3. Write up should not exceed 4 pages (not including diagrams and any other illustrations)
4. Deadline – MONDAY!!!

Wednesday, May 01, 2002

Checking in again... the librarian is a bitch. Seriously. Am going to glare at her later when returning the card.

Maybe there is something about being above 45 years of age and not being married that makes these women paranoid and grumpy and unreasonable. Am praying not to be like her. Am hoping to have happily fufilled married life and not be like bitch librarian.
Ok, nothing much coz, nearly scratched my wound, the one that was healing.

Shall endevour, from today on, to be worldly, sophisticated, savvy woman of the world.
Am going to be like Bridget -- Aloof, Unavailable, Ice Queen.

Come to think of it, doesn't really fit the idea of a white lilies island. Aloof, Unavailable, Ice Queen, I mean. Idea of White Lilies Island is cosy and warm and friendly. Desn't really fit with the idea of Ice Queen. Shucks.

hi, i'm just checking in. Am in school now. Am totally bored. Am going to adopt Bridget Jones style of speaking...GAAAHHH!!
ok, for the more funny events of the BBQ. I couldn't leave that out or I would be quite biased to the BBQ.

I guess the most hilarious thing to happen is the fact that my friends and I were hoarding pieces of beef!!! Ah Ming and P.S were into this. We were washing the raw beef that we were about to BBq when it struck us to take the best pieces of beef available. Anyway, I cannot really disclose why they are the best, this journal is public after all. But let's just say we kept a very sharp eye on our pieces of beef... we even kept them in a seperate plastic bag.
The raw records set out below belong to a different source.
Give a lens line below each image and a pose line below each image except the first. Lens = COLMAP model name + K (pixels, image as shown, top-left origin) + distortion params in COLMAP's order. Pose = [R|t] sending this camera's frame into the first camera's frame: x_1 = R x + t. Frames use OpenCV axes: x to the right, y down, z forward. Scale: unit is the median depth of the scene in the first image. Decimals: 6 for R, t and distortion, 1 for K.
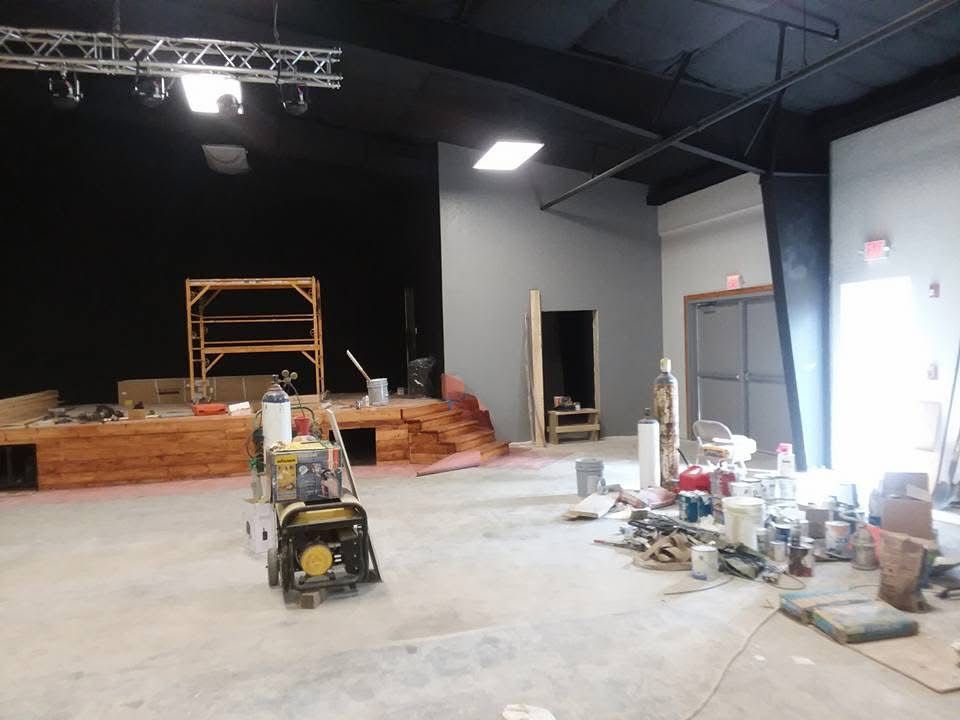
lens RADIAL K [[761.0, 0, 491.5], [0, 761.0, 376.6], [0, 0, 1]] dist [0.120889, -0.184728]
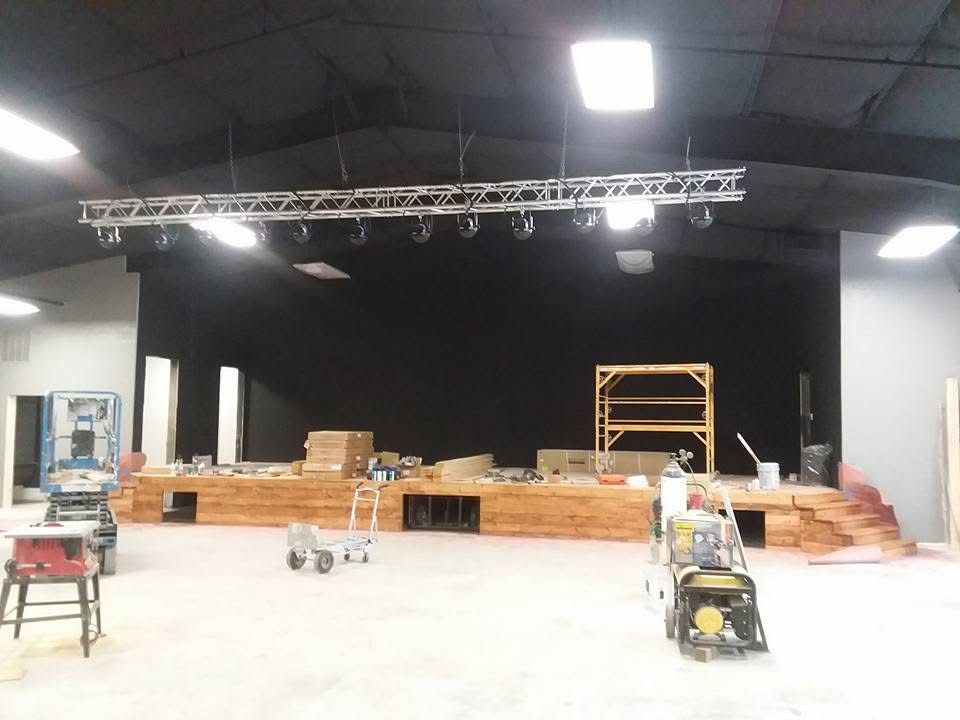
lens RADIAL K [[761.0, 0, 491.5], [0, 761.0, 376.6], [0, 0, 1]] dist [0.120889, -0.184728]
pose [[0.879965, 0.012255, -0.474881, 0.018313], [-0.060396, 0.994441, -0.086251, -0.001091], [0.471184, 0.104578, 0.875813, -0.124843]]
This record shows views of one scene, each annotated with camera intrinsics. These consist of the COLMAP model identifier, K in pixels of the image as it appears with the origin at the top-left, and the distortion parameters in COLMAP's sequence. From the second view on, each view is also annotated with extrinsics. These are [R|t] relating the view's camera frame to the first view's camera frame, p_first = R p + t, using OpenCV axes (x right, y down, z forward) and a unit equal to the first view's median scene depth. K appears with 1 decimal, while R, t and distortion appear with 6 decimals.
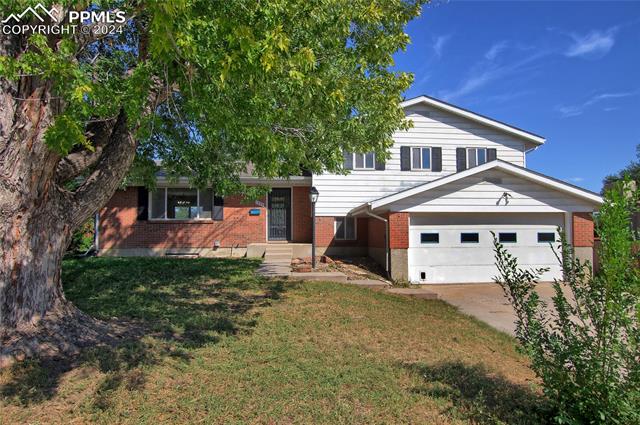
lens RADIAL K [[415.5, 0, 320.0], [0, 415.5, 212.5], [0, 0, 1]] dist [-0.024218, 0.000080]
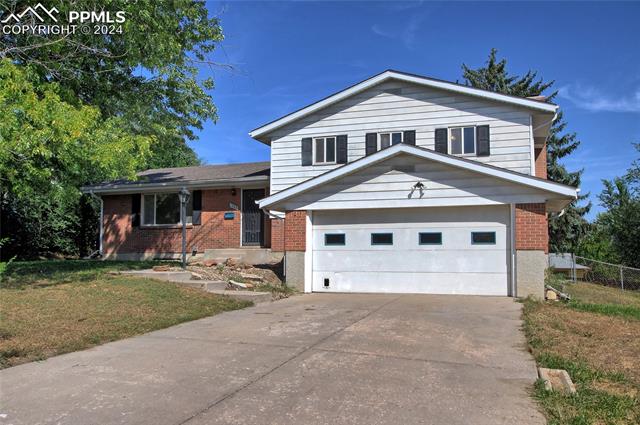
lens RADIAL K [[524.8, 0, 320.0], [0, 524.8, 212.5], [0, 0, 1]] dist [-0.002665, -0.001109]
pose [[0.913203, -0.030452, -0.406366, 0.538156], [0.025628, 0.999522, -0.017309, 0.017993], [0.406698, 0.005392, 0.913547, -0.019529]]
Ok, so we are sly, but don't everybody look out for their own interests?

If you really want to know, the pieces of beef that we hoarded didn't turn out to taste that good. In fact, it feels elastic, very much like rubberband. oh well.

We went to the beach later. It wasn't much of a beach, more of seaside thing. But the view of Malaysia from the causeway is pretty. The lights are so colorful and everything seems so, i don't know, serene. It is pretty.

:+:*Lost in thought, Christine*:+:
hi there, i am back here. the wound's much better and, well, not as gross.

I am going to talk about the BBQ that I had at a friend's home yesterday. It was a class event thing and well, I will be lying if I said I had the time of my life. It was an okay thing overall. I don't feel particularly ecstatic about it or anything, no offense to anyone, it is just me, I guess. But the weirdest thing is that in the middle of the BBQ, I felt like going home!!! It was like this homesick feeling just came over me and I cannot enjoy myself. I don't know why, but maybe it's seeing my classmates for too long a period of time in school and having to see them again at night just makes me feel like bailing. And I hadn't seen my parents for the whole day. It makes me sad.